-- BACAAN --
- - - - -
Ilustrasi: Tempo |
February 10, 2015
Ring Tinju Memperebutkan Sabuk Kejuaraan Versi Sok Jago-Sok Gengsi
Oleh: Pietro T. M.
Netti
Lagi-lagi dua institusi penegak hukum kembali bersitegang. Kepolisian
Republik Indonesia (Polri) versus Komisi
Pemberantasan Korupsi (KPK) kini telah memasuki ronde demi ronde dari entah berapa
ronde yang direncanakan akan berlangsung. Layaknya pertandingan tinju, kedua institusi
ini sudah saling melancarkan akumulasi pukulan jab-strike awal yang cukup tinggi dan Benar-Benar Membingungkan (BBM)
rakyat Indonesia.
Ronde pertama
dimulai dengan Komjen BG (Budi Gunawan), sang calon tunggal Kapolri yang
diajukan Presiden, ditetapkan sebagai tersangka pada Selasa, 13 Januari 2015
dalam dugaan garatifikasi dan/atau yang memiliki rekening gendut/tidak wajar
oleh KPK sehari sebelum akan di-fit and proper
tes oleh Komisi 3 DPR RI. Ronde ini diwarnai dengan keanehan-keanehan yang
ditunjukkan baik di lembaga eksekutif
maupun legislatif yang seharusnya
bisa dihindari untuk tidak menimbulkan kekisruhan/kegaduhan politik seperti
sekarang ini.
Kejanggalan di eksekutif; pertama adalah soal pengajuan nama calon Kapolri oleh Presiden
yang tidak lagi melibatkan institusi KPK sebagaimana yang pernah dilakukannya
kepada para calon menteri Kabinet Kerja. Kejanggalan berikut adalah Presiden
tetap ngotot mengajukan BG sebagai
calon tunggal Kapolri walaupun BG digadang-gadang atau sudah tercatat memiliki rapor merah berdasarkan penilaian KPK
sebelumnya pada saat seleksi menteri.
Aksi nekad Presiden ini, tidak bisa dipungkiri, akhirnya
menimbulkan berbagai spekulasi liar yang akhirnya menyudutkan Presiden sendiri.
Melalui pengajuan calon tunggal Kapolri yang menuai kontroversi sejak awal ini,
Presiden dituduh sedang berusaha untuk melindungi tokoh/oknum tertentu yang mendukungnya
melenggang ke Istana Negara pada Pilpres kali lalu yang diduga sedang dalam bidikan KPK. Isu bahwa Presiden sedang
diarahkan dan/atau didikte oleh tokoh-tokoh politik tertentu kembali mencuat ke
permukaan. Presiden pun lagi-lagi dituduh sebagai biang dari kekisruhan politik yang terjadi saat ini.
Kejanggalan di legislatif; walaupun BG telah resmi menjadi tersangka, DPR RI khususnya Komisi
3 bersikeras tetap melakukan fit and
proper test sebagai calon Kapolri pada Rabu, 14 Januari 2015. Dan anehnya,
si tersangka ini lolos bulat-bulat dalam
uji kepatutan dan kelayakan di hadapan Komisi 3 dengan mengantongi skor
kelulusan sangat memuaskan. Seluruh anggota Komisi 3 dengan suara bulat pula (kecuali
anggota komisi dari Partai Demokrat) mendukung pencalonan seorang tersangka
menjadi penghuni pucuk pimpinan di Kepolisian Republik Indonesia.
- - - - -
-- BAGIAN DATA --
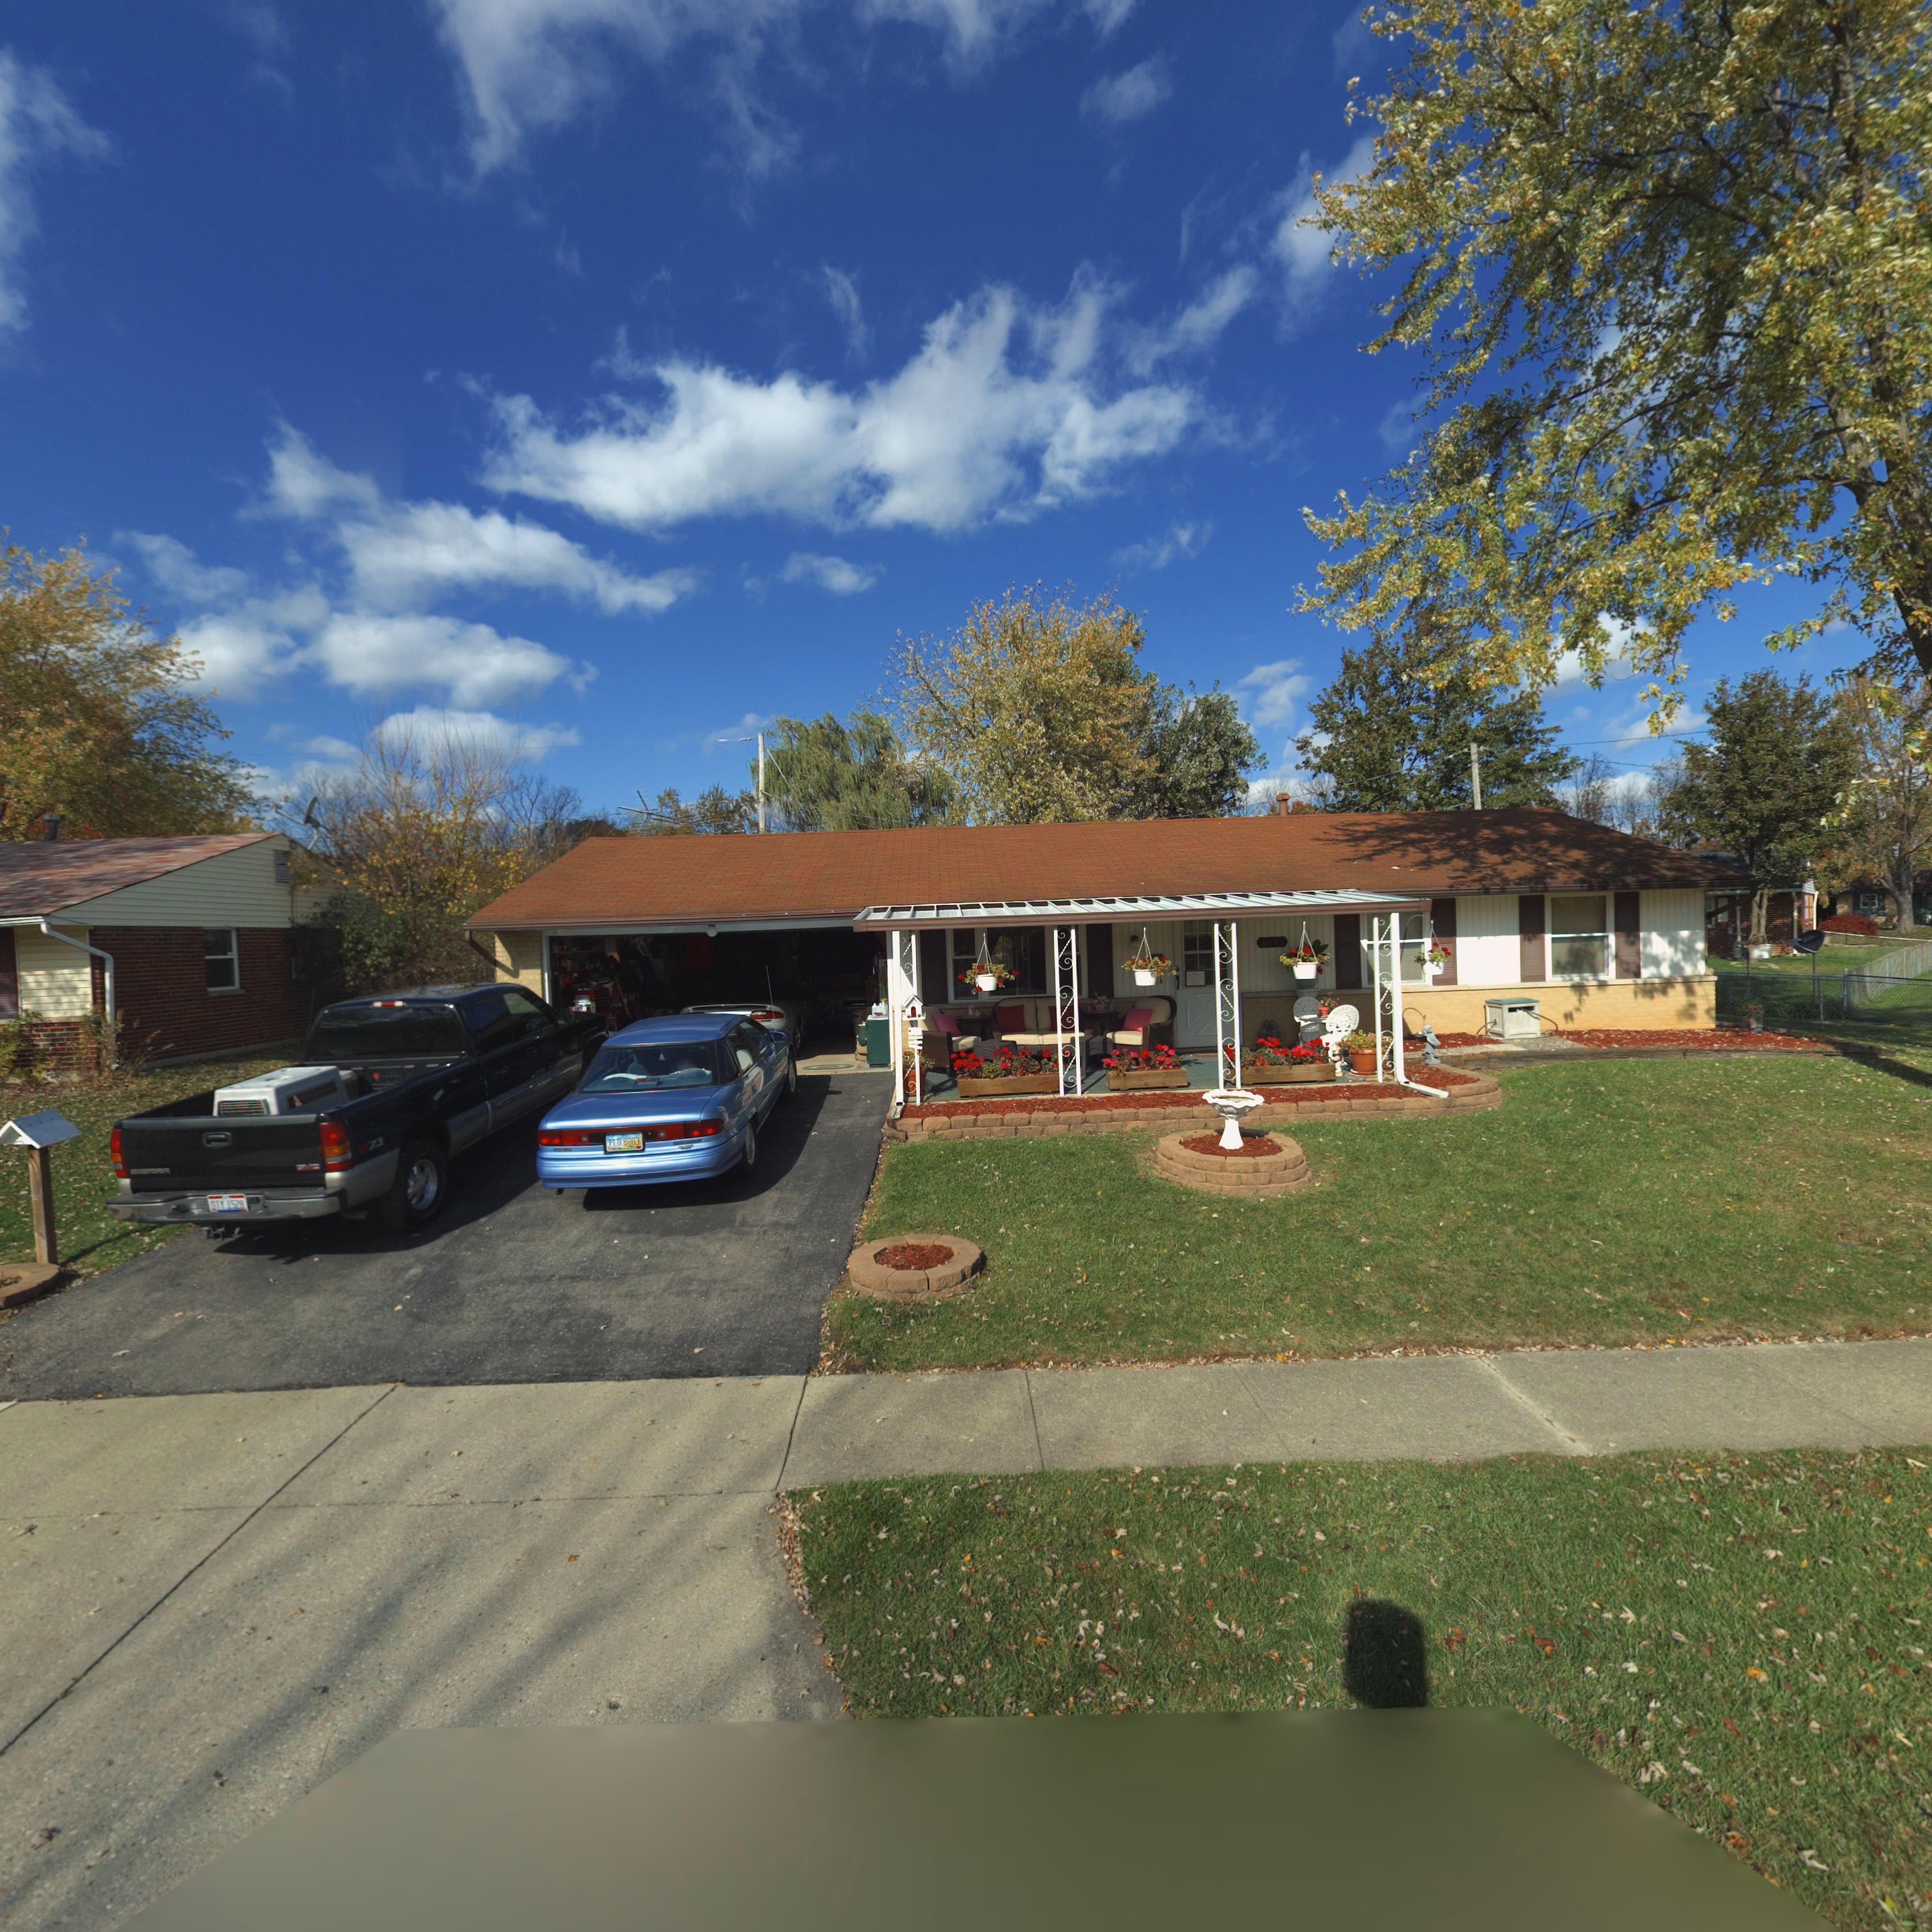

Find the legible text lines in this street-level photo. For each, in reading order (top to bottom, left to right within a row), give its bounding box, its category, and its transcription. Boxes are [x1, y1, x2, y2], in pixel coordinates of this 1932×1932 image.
- - - - -
-- YANG HARUS DIKERJAKAN --
1. Tolong tampilkan salinan persis bagian bacaan mulai dari "Ilustrasi: Tempo |" sampai dengan "rakyat Indonesia.".
2. Jawab pertanyaan berikut berdasarkan bacaan, dengan tanda yang sama untuk setiap jawaban.
(a) Pada hari dan tanggal berapa BG ditetapkan sebagai tersangka oleh KPK?
(b) Pada hari dan tanggal berapa Komisi 3 DPR RI melakukan fit and proper test terhadap BG?
(c) Anggota komisi dari partai mana yang dikecualikan dari dukungan bulat Komisi 3?

-- JAWABAN TERTULIS --
1.
Ilustrasi: Tempo |
February 10, 2015
Ring Tinju Memperebutkan Sabuk Kejuaraan Versi Sok Jago-Sok Gengsi
Oleh: Pietro T. M.
Netti
Lagi-lagi dua institusi penegak hukum kembali bersitegang. Kepolisian
Republik Indonesia (Polri) versus Komisi
Pemberantasan Korupsi (KPK) kini telah memasuki ronde demi ronde dari entah berapa
ronde yang direncanakan akan berlangsung. Layaknya pertandingan tinju, kedua institusi
ini sudah saling melancarkan akumulasi pukulan jab-strike awal yang cukup tinggi dan Benar-Benar Membingungkan (BBM)
rakyat Indonesia.

2.
(a) Selasa, 13 Januari 2015
(b) Rabu, 14 Januari 2015
(c) Partai Demokrat